╔══

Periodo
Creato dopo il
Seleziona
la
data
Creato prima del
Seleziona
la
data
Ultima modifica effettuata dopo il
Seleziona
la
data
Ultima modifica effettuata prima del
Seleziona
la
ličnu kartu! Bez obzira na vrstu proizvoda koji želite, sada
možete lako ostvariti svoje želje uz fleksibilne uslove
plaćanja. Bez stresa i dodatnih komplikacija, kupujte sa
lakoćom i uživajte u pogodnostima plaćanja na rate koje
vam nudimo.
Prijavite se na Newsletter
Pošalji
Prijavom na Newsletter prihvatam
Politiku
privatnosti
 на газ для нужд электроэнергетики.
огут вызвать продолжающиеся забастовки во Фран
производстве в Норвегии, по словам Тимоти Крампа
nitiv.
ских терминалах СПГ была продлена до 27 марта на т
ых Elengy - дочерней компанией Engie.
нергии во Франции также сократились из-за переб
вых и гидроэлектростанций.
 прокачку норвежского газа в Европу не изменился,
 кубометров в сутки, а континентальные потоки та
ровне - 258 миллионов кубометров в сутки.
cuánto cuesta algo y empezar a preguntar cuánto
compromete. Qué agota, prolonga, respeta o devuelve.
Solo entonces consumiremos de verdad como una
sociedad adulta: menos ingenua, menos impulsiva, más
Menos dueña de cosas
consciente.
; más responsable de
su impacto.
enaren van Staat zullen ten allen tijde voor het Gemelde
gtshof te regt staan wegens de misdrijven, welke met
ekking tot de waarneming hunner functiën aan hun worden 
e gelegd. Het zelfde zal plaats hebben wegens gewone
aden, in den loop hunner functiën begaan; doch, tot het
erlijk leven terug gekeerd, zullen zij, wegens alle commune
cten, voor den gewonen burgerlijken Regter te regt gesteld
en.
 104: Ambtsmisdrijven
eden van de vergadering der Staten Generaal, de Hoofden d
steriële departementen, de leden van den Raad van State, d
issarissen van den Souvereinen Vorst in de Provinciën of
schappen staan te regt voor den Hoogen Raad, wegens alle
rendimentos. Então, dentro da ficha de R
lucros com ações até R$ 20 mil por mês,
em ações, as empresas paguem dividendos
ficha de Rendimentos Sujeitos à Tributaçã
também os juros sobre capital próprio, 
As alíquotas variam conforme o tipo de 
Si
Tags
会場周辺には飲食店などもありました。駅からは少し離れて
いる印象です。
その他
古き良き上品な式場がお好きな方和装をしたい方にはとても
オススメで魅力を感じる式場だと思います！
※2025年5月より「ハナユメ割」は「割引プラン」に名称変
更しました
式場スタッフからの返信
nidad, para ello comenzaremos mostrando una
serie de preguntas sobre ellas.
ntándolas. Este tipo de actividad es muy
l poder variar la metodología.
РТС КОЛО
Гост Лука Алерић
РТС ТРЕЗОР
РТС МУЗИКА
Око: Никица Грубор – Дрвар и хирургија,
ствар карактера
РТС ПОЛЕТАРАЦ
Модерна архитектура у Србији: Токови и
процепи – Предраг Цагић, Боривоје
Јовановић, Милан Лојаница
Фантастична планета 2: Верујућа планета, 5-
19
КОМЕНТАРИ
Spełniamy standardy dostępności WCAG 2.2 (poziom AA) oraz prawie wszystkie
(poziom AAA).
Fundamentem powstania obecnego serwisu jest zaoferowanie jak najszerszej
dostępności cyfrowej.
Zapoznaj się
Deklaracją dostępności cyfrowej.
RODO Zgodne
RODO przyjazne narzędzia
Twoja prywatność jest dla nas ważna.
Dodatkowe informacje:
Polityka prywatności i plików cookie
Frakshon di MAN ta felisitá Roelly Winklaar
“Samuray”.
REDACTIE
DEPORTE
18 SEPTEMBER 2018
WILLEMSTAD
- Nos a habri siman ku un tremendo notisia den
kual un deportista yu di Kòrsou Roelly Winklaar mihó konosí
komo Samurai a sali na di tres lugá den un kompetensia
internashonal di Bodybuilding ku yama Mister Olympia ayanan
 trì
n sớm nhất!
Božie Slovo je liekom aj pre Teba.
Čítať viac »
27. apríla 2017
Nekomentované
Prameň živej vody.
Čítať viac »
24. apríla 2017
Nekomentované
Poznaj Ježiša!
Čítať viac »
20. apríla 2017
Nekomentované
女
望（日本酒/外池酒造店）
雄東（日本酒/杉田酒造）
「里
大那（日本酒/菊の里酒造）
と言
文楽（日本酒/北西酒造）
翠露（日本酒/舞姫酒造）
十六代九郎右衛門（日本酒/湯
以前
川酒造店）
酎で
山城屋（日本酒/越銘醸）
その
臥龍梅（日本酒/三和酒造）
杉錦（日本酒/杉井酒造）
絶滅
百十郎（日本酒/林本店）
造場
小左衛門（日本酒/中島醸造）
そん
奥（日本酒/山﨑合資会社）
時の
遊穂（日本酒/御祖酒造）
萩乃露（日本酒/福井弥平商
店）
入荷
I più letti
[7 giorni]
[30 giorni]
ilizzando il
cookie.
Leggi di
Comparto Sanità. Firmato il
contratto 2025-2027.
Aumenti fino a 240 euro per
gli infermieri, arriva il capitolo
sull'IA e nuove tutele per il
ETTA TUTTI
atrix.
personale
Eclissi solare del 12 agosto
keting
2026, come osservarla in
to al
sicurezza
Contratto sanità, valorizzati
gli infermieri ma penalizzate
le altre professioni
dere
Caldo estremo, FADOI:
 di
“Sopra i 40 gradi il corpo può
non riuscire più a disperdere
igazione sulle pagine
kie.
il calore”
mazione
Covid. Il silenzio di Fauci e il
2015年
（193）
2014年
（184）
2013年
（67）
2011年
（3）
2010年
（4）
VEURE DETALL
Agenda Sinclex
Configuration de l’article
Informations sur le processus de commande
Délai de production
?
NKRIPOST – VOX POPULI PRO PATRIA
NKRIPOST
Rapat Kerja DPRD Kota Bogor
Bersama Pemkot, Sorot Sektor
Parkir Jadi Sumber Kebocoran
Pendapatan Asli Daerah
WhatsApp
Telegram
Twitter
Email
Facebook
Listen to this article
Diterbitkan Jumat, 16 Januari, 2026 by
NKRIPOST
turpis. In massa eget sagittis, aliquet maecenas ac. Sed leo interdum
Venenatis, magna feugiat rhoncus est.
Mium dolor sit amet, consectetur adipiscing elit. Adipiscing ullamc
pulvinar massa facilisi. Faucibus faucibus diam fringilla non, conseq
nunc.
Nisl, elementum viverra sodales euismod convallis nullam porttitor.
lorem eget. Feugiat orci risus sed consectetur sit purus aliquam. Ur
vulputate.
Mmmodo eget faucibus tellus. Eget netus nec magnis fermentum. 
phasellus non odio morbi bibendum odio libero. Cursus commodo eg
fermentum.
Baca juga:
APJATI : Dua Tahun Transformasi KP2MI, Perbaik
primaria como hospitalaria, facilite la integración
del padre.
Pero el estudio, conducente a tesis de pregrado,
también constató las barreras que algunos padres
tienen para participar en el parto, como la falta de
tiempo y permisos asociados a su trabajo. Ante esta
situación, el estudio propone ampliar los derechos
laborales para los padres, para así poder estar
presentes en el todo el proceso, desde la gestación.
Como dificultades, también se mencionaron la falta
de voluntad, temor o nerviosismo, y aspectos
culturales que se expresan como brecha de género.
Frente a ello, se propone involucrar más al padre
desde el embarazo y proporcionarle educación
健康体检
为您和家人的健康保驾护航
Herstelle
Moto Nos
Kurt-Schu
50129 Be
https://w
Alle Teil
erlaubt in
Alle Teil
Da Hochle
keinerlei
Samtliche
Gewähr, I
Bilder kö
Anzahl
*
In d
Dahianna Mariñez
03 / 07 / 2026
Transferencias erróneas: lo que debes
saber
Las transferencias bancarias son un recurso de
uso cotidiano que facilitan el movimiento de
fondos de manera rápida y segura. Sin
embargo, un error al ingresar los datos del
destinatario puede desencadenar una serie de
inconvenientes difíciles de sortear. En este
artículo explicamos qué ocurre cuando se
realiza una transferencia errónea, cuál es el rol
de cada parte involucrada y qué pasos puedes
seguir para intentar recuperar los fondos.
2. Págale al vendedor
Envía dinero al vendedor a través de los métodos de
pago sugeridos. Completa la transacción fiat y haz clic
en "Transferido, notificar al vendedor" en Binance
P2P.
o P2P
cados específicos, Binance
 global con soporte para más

╚══

• _Activity_: Please reproduce the material word for word, starting at its first line and stopping after the line that contains "compromete. Qué agota, prolonga, respeta".

• _Output of the exercise_:
Periodo
Creato dopo il
Seleziona
la
data
Creato prima del
Seleziona
la
data
Ultima modifica effettuata dopo il
Seleziona
la
data
Ultima modifica effettuata prima del
Seleziona
la
ličnu kartu! Bez obzira na vrstu proizvoda koji želite, sada
možete lako ostvariti svoje želje uz fleksibilne uslove
plaćanja. Bez stresa i dodatnih komplikacija, kupujte sa
lakoćom i uživajte u pogodnostima plaćanja na rate koje
vam nudimo.
Prijavite se na Newsletter
Pošalji
Prijavom na Newsletter prihvatam
Politiku
privatnosti
 на газ для нужд электроэнергетики.
огут вызвать продолжающиеся забастовки во Фран
производстве в Норвегии, по словам Тимоти Крампа
nitiv.
ских терминалах СПГ была продлена до 27 марта на т
ых Elengy - дочерней компанией Engie.
нергии во Франции также сократились из-за переб
вых и гидроэлектростанций.
 прокачку норвежского газа в Европу не изменился,
 кубометров в сутки, а континентальные потоки та
ровне - 258 миллионов кубометров в сутки.
cuánto cuesta algo y empezar a preguntar cuánto
compromete. Qué agota, prolonga, respeta o devuelve.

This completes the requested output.